From SMILES to InChI: Rino, CDK, and Ruby Java Bridge
Integrating Ruby and Java is fast and easy with Ruby Java Bridge (RJB), which was discussed previously. In this article, I'll show how RJB can be used to solve a practical chemical informatics problem - the conversion of SMILES strings into InChI identifiers.
Prerequisites
This tutorial is aimed at Linux users, but you should be able to accomplish the same thing in Windows and Mac OS X, although these systems have not been tested. You'll need to install a few software packages if you haven't done so already: Ruby; Ruby Gems; RJB; CDK; and Rino. After installing RubyGems, RJB and Rino can both be installed from the command line (as root):
sudo gem install rjb
sudo gem install rino
Next, create a working directory, smi2inchi. Into this directory, move a copy of the full CDK-2006714 jarfile. That's it for libraries, so let's move onto the translator itself.
The Translator
The Translator class consists of a small piece of Ruby code gluing CDK's SmilesParser and MDLWriter with the Ruby InChI library Rino. Rino is a thin Ruby wrapper around the IUPAC InChI library, which is in turn written in C.

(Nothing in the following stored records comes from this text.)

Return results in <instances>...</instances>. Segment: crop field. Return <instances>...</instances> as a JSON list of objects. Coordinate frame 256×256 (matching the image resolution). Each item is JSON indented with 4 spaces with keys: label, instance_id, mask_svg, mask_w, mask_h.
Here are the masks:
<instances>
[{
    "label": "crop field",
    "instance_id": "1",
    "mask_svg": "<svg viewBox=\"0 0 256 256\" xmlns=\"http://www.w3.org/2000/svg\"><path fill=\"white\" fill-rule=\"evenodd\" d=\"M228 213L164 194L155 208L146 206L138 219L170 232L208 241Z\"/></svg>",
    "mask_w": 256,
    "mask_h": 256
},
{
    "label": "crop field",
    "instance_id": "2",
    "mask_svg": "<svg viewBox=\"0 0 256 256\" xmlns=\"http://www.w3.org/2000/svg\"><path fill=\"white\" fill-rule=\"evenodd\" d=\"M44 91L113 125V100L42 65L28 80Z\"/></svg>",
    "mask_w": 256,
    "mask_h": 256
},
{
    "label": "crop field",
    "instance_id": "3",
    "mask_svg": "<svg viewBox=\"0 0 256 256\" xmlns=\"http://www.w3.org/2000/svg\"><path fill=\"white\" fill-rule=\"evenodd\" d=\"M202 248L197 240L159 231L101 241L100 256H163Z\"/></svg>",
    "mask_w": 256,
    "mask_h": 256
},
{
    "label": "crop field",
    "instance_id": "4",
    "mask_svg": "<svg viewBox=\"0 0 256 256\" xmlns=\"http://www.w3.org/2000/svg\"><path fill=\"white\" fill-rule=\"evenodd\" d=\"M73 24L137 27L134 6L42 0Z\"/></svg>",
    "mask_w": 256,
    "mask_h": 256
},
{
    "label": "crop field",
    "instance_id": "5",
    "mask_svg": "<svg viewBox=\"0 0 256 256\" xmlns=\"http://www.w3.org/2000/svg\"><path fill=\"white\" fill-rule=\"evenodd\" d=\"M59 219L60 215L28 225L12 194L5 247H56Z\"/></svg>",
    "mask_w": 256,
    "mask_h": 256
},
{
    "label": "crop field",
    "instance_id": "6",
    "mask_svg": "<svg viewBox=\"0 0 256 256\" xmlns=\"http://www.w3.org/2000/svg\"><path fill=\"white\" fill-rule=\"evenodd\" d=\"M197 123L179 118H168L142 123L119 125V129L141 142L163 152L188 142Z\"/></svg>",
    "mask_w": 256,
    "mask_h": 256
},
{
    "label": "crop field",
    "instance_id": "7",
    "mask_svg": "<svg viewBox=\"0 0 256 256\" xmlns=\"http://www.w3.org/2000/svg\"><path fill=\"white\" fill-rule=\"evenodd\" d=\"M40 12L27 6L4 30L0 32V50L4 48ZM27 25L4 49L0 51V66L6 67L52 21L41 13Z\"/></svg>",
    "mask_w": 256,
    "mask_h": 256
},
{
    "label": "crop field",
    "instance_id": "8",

ENV['CLASSPATH'] = './cdk-20060714.jar'
require 'rubygems'
require_gem 'rjb'
require_gem 'rino'
require 'rjb'
StringWriter = Rjb::import 'java.io.StringWriter'
SmilesParser = Rjb::import 'org.openscience.cdk.smiles.SmilesParser'
MDLWriter = Rjb::import 'org.openscience.cdk.io.MDLWriter'
# Converts a SMILES string into an InChI identifier using
# the CDK Library (Java) and the Rino Library (Ruby/C).
class Translator
def initialize
@smiles_parser = SmilesParser.new
@mdl_writer = MDLWriter.new
@mol2inchi = Rino::MolfileReader.new
end
# Returns an InChI identifier from the specified SMILES string.
# Uses the CDK classes SmilesParser and MDLWriter to generate
# a molfile from a SMILES string. Then this molfile is
# parsed by Rino::MolfileReader.
def translate(smiles)
mol = @smiles_parser.parseSmiles(smiles)
sw = StringWriter.new
@mdl_writer.setWriter(sw)
@mdl_writer.write(mol)
@mol2inchi.read(sw.toString)
end
end
Add the above code to a file called smi2inchi.rb. The first line points the CLASSPATH environment variable, which is needed by RJB, to the CDK library. Lines 3-6 include the RJB and Rino RubyGems. Lines 8-11 import the built-in Java class StringWriter and the CDK Java classes SmilesParser and MDLWriter using RJB's syntax. The core of the class consists of the translate
method, which simply coordinates the pieces.
Using the Translator class consists of creating an instance, and invoking its translate
method on a SMILES string:
require 'smi2inchi'
translator = Translator.new
inchi = translator.translate 'c1ccccc1'
p inchi # => "InChI=1/C6H6/c1-2-4-6-5-3-1/h1-6H"
The above code fragment can be saved to a text file (e.g. test.rb) and invoked with the Ruby interpreter:
ruby test.rb
Alternatively, it can be entered interactively with the Interactive Ruby Interpreter (irb):
irb
irb(main):001:0>
With just a few lines of Ruby, we've solved a real problem. This example integrates software from three different programming languages: Ruby, C, and Java. Given the variety of chemical informatics software written in these languages, Ruby Java Bridge offers numerous integration possibilities.